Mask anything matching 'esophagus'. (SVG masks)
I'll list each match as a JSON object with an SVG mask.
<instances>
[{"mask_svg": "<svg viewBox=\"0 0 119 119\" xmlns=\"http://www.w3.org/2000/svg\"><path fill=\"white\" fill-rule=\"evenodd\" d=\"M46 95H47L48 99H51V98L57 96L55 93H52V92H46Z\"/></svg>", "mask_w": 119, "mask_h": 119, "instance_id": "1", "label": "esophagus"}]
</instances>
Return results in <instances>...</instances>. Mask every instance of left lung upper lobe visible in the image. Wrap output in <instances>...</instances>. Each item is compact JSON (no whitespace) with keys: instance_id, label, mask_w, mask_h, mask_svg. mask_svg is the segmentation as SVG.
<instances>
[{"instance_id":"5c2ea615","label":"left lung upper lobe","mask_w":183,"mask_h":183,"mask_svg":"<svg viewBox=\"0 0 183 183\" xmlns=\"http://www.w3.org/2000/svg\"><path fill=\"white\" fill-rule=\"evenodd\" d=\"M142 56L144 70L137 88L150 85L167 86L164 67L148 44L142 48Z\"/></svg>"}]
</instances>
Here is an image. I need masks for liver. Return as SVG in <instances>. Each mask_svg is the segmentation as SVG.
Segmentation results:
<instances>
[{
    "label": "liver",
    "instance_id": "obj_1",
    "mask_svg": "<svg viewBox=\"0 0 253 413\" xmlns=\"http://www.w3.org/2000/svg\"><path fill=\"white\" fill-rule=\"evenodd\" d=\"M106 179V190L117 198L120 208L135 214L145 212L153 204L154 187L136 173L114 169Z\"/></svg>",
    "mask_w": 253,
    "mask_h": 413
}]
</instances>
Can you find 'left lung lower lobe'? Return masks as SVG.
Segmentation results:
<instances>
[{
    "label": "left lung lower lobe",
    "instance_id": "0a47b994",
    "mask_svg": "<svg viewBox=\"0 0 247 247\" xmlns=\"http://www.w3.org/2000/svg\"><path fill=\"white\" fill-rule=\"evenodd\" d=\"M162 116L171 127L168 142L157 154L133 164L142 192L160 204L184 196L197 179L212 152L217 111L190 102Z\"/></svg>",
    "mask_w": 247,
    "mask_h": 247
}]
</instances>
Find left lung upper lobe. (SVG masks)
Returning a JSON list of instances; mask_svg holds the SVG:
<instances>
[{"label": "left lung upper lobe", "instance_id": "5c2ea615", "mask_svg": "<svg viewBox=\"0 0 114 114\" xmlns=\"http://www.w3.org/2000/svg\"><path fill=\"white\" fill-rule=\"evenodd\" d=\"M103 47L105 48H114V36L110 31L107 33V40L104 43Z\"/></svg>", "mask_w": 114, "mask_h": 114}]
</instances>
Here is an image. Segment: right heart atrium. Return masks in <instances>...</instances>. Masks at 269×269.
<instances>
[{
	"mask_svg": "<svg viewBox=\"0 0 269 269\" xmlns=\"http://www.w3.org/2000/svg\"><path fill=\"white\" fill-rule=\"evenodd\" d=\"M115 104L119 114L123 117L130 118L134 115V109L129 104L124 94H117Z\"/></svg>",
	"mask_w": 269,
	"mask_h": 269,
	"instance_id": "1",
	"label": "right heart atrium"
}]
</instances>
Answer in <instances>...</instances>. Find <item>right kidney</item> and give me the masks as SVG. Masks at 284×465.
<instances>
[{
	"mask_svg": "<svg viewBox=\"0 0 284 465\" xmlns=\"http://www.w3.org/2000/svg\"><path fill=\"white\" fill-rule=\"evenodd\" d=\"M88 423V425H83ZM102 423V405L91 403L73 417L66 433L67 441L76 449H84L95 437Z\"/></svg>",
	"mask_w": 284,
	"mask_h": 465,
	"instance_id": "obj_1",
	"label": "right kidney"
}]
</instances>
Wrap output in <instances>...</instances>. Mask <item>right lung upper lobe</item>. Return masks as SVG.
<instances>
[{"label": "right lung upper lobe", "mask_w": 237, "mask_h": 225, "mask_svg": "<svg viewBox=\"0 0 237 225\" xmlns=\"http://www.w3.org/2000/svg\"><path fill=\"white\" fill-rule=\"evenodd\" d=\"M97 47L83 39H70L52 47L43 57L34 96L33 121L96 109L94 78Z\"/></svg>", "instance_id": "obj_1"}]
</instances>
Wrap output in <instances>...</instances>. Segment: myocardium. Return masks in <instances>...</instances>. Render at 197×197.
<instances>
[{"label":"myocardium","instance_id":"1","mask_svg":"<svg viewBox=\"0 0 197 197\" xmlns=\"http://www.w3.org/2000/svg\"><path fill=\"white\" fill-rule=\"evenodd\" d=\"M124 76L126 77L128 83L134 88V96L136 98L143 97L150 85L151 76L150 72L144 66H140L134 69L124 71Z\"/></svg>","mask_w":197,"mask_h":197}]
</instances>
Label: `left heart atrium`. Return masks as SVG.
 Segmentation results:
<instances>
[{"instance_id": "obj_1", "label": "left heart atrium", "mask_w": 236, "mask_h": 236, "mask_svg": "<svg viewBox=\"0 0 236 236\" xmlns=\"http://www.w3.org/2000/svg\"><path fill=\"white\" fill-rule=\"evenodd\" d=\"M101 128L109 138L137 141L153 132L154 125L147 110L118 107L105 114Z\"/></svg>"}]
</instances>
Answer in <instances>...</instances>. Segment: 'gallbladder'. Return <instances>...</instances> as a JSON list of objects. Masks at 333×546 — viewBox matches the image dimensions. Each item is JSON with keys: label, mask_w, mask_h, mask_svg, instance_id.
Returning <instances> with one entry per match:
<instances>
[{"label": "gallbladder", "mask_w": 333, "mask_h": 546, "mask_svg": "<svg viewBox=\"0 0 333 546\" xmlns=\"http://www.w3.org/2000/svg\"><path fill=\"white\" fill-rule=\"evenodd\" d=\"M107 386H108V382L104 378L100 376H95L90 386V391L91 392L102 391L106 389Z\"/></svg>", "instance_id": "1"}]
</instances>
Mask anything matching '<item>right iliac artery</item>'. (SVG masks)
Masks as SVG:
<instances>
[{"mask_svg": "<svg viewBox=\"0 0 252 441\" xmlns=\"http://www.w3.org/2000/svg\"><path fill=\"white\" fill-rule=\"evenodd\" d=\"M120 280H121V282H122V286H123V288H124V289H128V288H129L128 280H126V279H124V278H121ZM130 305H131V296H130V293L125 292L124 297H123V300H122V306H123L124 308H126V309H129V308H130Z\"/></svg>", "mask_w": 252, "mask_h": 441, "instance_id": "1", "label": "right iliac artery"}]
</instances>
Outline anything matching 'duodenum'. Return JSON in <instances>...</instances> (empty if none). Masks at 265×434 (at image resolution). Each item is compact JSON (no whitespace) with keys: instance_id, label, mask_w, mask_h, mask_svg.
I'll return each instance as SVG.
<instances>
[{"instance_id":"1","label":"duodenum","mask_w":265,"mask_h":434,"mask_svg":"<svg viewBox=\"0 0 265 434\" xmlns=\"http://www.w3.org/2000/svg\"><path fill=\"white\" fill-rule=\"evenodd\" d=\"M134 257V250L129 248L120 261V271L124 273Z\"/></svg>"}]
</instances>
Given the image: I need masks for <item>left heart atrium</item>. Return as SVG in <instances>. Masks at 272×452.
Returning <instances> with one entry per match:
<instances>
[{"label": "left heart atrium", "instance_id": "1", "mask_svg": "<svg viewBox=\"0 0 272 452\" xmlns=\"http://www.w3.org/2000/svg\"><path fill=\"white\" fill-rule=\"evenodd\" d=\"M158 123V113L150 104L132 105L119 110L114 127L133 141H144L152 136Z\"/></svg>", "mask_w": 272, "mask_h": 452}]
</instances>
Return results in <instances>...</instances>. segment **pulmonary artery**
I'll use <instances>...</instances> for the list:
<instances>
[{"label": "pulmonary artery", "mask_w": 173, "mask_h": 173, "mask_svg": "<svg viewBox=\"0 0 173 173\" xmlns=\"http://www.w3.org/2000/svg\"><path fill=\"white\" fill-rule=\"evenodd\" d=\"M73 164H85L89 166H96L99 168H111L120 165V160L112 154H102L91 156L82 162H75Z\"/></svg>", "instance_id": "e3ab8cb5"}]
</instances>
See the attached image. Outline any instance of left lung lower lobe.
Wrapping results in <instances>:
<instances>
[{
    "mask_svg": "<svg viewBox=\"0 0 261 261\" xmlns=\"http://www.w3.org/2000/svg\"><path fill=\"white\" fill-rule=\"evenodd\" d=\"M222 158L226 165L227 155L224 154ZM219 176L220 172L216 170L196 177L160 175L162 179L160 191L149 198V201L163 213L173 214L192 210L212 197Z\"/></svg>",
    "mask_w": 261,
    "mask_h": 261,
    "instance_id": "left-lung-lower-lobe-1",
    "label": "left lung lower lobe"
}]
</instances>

* **Stated problem**: Count the lines in the records above that contain the word "gallbladder", and reply with the number alone.

* **Output below**: 2